* [Aufgabe] Gib aus dem Textauszug zum Schwangerschaftsabbruch den Abschnitt wortgetreu aus, der mit „Statt diesen Konflikt“ beginnt und bis einschließlich „Anna Gallina (Grüne).“ reicht.

* [Textauszug]
= = = = =

Statt diesen Konflikt zu lösen, werde „die höchst individuelle Entscheidung
der Frau“ mit dem Stigma der Kriminalität belegt, erklärte auch Sachsens
Justizministerin Katja Meier (Grüne). „Der Schutz und die Achtung der
Menschenwürde gebieten es, dass Frauen in Deutschland in den ersten zwölf
Wochen ihrer Schwangerschaft eigenverantwortlich und legal über den Abbruch
dieser Schwangerschaft entscheiden können“, so Meier.
## Nicht entlang klassischer Parteilinien
„Deutschland ist nach Polen das Land in der EU mit der restriktivsten
Regelung zum Schwangerschaftsabbruch“, betonte Hamburgs Justizsenatorin
Anna Gallina (Grüne).

= = = = =

* [Informationen]
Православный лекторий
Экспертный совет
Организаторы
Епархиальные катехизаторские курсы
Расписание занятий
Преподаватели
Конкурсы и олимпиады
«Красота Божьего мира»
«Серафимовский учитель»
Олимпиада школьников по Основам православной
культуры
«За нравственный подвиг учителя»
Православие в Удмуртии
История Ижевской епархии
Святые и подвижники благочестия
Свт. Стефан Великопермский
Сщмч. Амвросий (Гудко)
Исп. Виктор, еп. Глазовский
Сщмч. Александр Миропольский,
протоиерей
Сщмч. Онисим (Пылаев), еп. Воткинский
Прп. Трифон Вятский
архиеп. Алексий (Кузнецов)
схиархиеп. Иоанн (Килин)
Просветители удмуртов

= = = = =

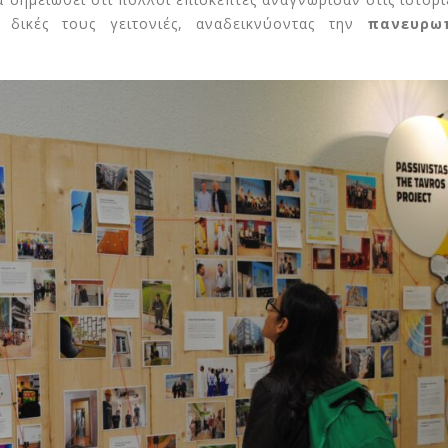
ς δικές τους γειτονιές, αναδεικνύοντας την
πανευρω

= = = = =

* [Antwortfeld]
Statt diesen Konflikt zu lösen, werde „die höchst individuelle Entscheidung
der Frau“ mit dem Stigma der Kriminalität belegt, erklärte auch Sachsens
Justizministerin Katja Meier (Grüne). „Der Schutz und die Achtung der
Menschenwürde gebieten es, dass Frauen in Deutschland in den ersten zwölf
Wochen ihrer Schwangerschaft eigenverantwortlich und legal über den Abbruch
dieser Schwangerschaft entscheiden können“, so Meier.
## Nicht entlang klassischer Parteilinien
„Deutschland ist nach Polen das Land in der EU mit der restriktivsten
Regelung zum Schwangerschaftsabbruch“, betonte Hamburgs Justizsenatorin
Anna Gallina (Grüne).